It's 9pm on a Tuesday in 2010. I am in an ass-end corner of Thailand, miles from another tourist, in a small concrete room with no windows, sobbing uncontrollably. I am desperately lonely, isolated and exhausted, and I know that I have to go out there into the darkness and find something to eat. I have no idea if it's safe to leave my bags in this room. I have no idea how far I have to walk to find a restaurant that is open. And I have no idea what on earth I will do tomorrow when it arrives.
I sit staring up at the blank walls and think of of my peer group at home - in graduate schemes, securing themselves a successful career, buying houses and building trust funds. All of that was at my fingertips, yet here I am living in challenging countries, driving myself further and further away from anyone I know, with nothing but small change in my pockets.
I didn't fully understand what I was doing at the time, all I knew was that it was ferociously important to me. Several years later, with the benefit of some hindsight, I can see that I was on my own personal journey into the dark corners of my mind, in order to face up to what I might find. I was deliberately putting myself in situations that terrified me, in order to find out why, and to be able to set myself free.
Do you know what your darkest fears are? Can you put your finger on them? Something in the way that we are programmed, or maybe the way we are conditioned, blinds us to what's really there lurking in the backs of our minds. Not only can we not see them, but we can't see how much control they have over us. We don't see them there clutching the reigns during those most pivotal moments of our lives.
We are all afraid of being alone, it's what makes us human. But the fear of being alone is what sends us desperately to dating apps, filling our diaries with social events months in advance, and finally settling into miserable relationships. Being alone is hard, and it is terrifying. But the truth is, if you look loneliness in the mirror for a really long time, you end up looking at yourself. You come to realise that you are your own closest friend. And just like that, you find yourself free to do anything you dream of, without the prerequisite that there is someone else who wants to do it with you.
The same is also true of the fear of not having any money. A fear which drives some of the biggest industries in the world and keeps our societies ticking day and night. But if you can step off the treadmill for a moment, if you can find a quiet and humble existence for short time, you will find a little breathing space in which you can chase after the things you really believe in, instead of chasing after that pay packet. And if you can give away nearly everything you own, then you will find, rather delightfully, that you don't have much left to lose. A small liberation in itself.
You see, if you examine fear for long enough it disappears. Because it is not a physical thing. It is a lot of negative energy surrounding something that doesn't actually exist.
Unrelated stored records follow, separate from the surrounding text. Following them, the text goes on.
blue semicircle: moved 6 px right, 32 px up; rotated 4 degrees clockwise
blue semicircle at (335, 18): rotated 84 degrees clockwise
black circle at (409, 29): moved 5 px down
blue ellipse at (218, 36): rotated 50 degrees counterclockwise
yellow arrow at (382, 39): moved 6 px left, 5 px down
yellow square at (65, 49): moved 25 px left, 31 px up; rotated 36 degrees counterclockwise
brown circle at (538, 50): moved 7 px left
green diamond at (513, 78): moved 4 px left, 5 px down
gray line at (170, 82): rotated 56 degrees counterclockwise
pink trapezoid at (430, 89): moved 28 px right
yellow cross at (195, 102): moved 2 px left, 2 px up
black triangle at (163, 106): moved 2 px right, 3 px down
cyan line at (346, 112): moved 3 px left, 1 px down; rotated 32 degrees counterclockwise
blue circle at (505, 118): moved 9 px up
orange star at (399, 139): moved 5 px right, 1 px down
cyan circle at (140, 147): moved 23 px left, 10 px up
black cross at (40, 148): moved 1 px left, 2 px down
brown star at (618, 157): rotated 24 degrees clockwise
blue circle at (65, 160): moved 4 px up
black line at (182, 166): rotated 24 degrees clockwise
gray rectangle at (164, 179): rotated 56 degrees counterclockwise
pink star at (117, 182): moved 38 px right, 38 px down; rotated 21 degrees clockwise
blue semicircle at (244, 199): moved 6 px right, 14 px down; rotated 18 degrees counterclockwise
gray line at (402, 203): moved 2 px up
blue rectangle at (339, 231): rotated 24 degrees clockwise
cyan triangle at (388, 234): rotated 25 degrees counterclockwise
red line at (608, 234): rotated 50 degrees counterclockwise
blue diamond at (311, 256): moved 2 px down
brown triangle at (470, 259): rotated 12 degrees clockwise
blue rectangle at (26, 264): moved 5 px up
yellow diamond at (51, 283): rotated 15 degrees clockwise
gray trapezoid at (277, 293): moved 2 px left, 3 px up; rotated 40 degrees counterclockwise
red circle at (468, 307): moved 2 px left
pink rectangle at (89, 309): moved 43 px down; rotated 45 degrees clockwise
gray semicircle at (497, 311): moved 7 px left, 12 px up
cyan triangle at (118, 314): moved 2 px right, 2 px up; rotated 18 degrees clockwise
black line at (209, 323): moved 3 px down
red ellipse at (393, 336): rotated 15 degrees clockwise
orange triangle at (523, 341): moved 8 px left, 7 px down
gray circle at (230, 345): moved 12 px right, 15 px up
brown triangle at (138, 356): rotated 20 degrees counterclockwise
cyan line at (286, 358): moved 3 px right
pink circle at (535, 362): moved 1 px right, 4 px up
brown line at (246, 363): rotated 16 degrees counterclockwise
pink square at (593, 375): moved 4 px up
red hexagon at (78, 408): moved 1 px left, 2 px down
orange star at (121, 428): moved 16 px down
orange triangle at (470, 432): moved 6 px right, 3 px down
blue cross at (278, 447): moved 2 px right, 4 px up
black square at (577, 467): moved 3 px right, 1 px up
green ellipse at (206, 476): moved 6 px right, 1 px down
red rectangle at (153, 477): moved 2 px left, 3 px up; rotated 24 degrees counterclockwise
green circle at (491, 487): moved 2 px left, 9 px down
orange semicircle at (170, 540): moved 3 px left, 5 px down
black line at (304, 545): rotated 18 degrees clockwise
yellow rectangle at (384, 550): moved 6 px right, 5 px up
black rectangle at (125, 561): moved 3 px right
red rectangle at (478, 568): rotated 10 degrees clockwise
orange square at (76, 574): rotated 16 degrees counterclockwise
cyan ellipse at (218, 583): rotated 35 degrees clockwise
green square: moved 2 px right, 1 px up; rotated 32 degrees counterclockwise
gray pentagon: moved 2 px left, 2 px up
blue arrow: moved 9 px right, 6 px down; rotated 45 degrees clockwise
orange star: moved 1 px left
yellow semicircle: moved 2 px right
A hypothetical. And if you live out the things that you are afraid of, in real time, and get through it relatively unscathed, there is no way that your mind can play those games on you anymore.
It was my unrelenting conviction to do just that which led me to spend 10 days on a silent meditation retreat. Which sent me further and further into the wilderness. Into cities from other worlds, alien cultures, immersed in languages with script I couldn't even decipher. Into the desert. Into the sandstorms. Into deep water. Again and again. To try and find the point where I break.
And most curious of all - 6 years on and I still haven't found it. I continue to search deeper and deeper within myself and bend myself in new insufferable directions, and all I find is more strength and more resilience. My journey has shaped me. Living out my fears has empowered me. Empowered me to take jobs in countries I've never been to. To do work that I love regardless of how well it pays. To take on sports that seem impossible. To live bravely, openly, and generously. And most of all to dream without excuses. To open up my imagination to the infinite possibilities, and have enough courage to follow it wherever it leads me.